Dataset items
^^^^

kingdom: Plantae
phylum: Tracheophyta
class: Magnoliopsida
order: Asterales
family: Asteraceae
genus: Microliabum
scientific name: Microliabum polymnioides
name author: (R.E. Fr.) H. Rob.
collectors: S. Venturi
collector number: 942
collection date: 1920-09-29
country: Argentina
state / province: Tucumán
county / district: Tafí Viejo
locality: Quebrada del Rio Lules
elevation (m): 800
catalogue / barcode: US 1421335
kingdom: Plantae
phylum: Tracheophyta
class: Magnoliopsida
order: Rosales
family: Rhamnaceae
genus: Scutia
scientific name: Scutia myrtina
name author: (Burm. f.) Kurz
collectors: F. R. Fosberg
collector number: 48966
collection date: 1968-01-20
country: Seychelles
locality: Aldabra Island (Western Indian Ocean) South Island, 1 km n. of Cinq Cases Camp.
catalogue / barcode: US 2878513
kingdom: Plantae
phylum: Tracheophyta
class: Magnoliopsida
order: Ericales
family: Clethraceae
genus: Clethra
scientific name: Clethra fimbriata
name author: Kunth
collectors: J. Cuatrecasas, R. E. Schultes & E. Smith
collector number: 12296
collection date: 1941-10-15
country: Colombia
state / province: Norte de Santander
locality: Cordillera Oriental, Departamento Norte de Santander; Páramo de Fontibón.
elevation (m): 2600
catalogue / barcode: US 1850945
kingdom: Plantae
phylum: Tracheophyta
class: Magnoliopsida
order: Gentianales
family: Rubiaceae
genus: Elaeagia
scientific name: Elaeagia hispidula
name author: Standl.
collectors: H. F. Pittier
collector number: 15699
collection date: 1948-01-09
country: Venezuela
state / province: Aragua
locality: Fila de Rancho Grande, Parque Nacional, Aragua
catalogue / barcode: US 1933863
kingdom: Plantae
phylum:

^^^^

-- Work required --
Please repeat the entries word for word, starting at the line that contains "collectors: F. R. Fosberg" and stopping after the final line of the entries.

-- Final result --
collectors: F. R. Fosberg
collector number: 48966
collection date: 1968-01-20
country: Seychelles
locality: Aldabra Island (Western Indian Ocean) South Island, 1 km n. of Cinq Cases Camp.
catalogue / barcode: US 2878513
kingdom: Plantae
phylum: Tracheophyta
class: Magnoliopsida
order: Ericales
family: Clethraceae
genus: Clethra
scientific name: Clethra fimbriata
name author: Kunth
collectors: J. Cuatrecasas, R. E. Schultes & E. Smith
collector number: 12296
collection date: 1941-10-15
country: Colombia
state / province: Norte de Santander
locality: Cordillera Oriental, Departamento Norte de Santander; Páramo de Fontibón.
elevation (m): 2600
catalogue / barcode: US 1850945
kingdom: Plantae
phylum: Tracheophyta
class: Magnoliopsida
order: Gentianales
family: Rubiaceae
genus: Elaeagia
scientific name: Elaeagia hispidula
name author: Standl.
collectors: H. F. Pittier
collector number: 15699
collection date: 1948-01-09
country: Venezuela
state / province: Aragua
locality: Fila de Rancho Grande, Parque Nacional, Aragua
catalogue / barcode: US 1933863
kingdom: Plantae
phylum:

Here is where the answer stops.